## Document extract
▼
What is your movie Remedy all about?

Remedy is an autobiographical fiction based on my time working as a staff (rather than independent) switch in a commercial BDSM dungeon in New York City. It’s my first feature film as producer, director, writer, and editor.

What kind of a woman is Mistress Remedy?

Unabashedly kinky, curious, independent and intelligent. But her tragic flaw, like mine, is her pride. She is type of person who behaves rationally until someone tells her she’s not allowed or not able to do something. Someone who doesn’t recognize when to cut bait and walk away.

But if I didn’t have this “flaw,” I’d never have had the courage to finish this film. So maybe it’s not such a defect after all.

What were your intention to produce that movie? (Why the topic BDSM?)
▲
## Exercise requirements
Copy down the part of the interview about the film Remedy that starts at the words "What is your" and stops after "defect after all.", word for word.

## Listed entries
▼
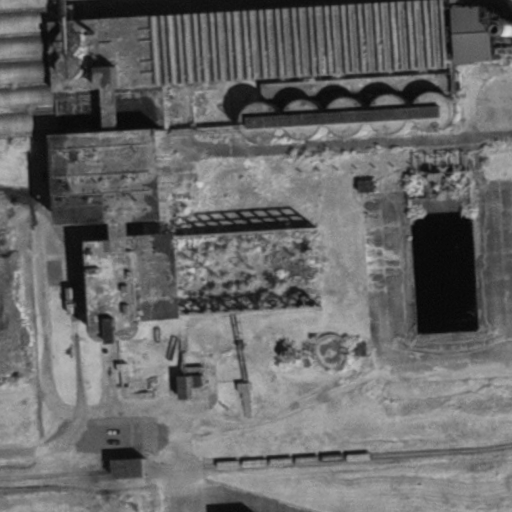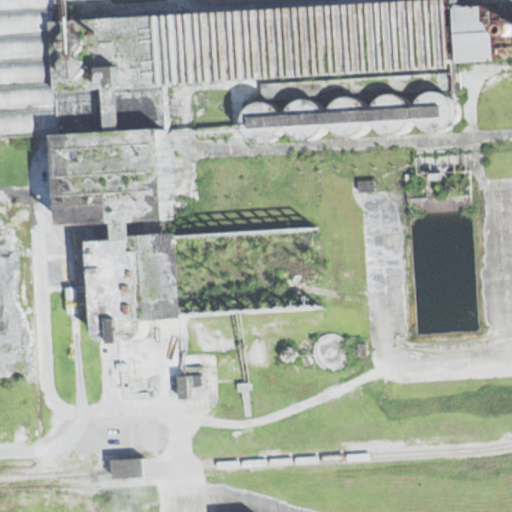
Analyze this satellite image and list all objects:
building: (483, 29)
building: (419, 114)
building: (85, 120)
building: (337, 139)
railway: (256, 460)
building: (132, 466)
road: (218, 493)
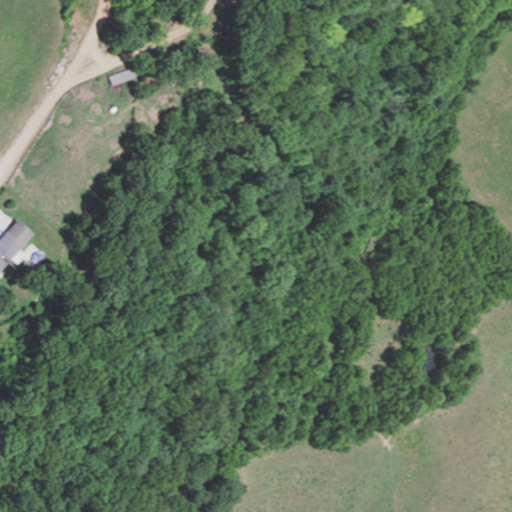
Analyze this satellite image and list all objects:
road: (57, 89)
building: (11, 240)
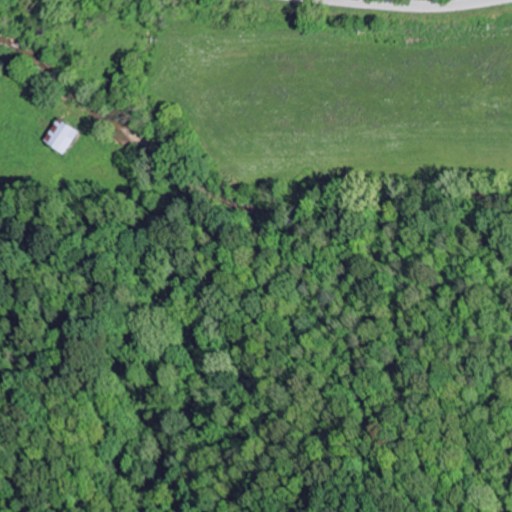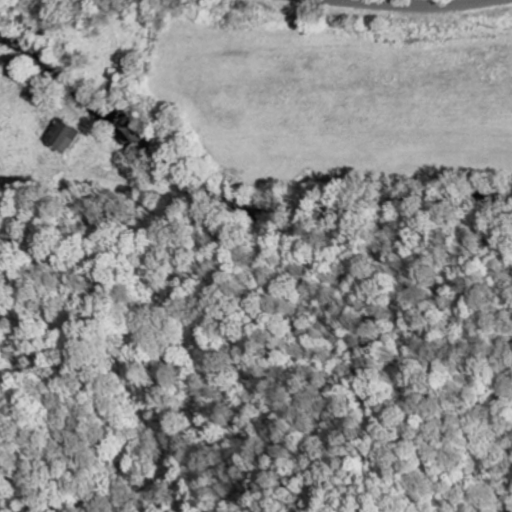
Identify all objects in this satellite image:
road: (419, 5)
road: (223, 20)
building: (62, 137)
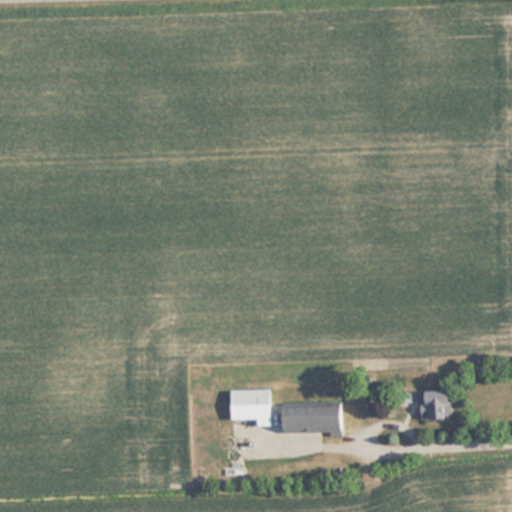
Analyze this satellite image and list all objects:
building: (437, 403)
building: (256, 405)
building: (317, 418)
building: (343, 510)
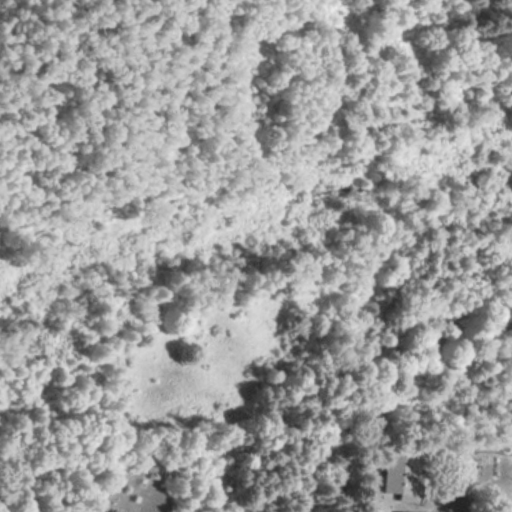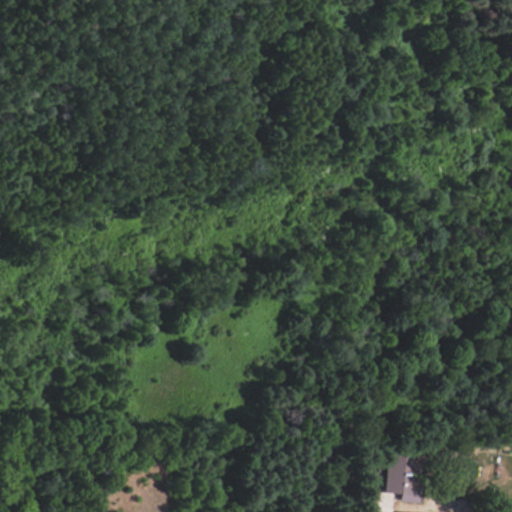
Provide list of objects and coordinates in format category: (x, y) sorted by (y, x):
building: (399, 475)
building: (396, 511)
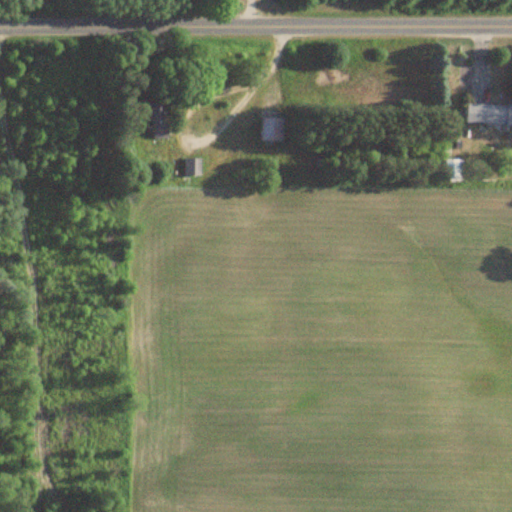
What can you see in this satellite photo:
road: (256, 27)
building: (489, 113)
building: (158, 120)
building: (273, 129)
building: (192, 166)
▲
## Response to the task
What is your movie Remedy all about?

Remedy is an autobiographical fiction based on my time working as a staff (rather than independent) switch in a commercial BDSM dungeon in New York City. It’s my first feature film as producer, director, writer, and editor.

What kind of a woman is Mistress Remedy?

Unabashedly kinky, curious, independent and intelligent. But her tragic flaw, like mine, is her pride. She is type of person who behaves rationally until someone tells her she’s not allowed or not able to do something. Someone who doesn’t recognize when to cut bait and walk away.

But if I didn’t have this “flaw,” I’d never have had the courage to finish this film. So maybe it’s not such a defect after all.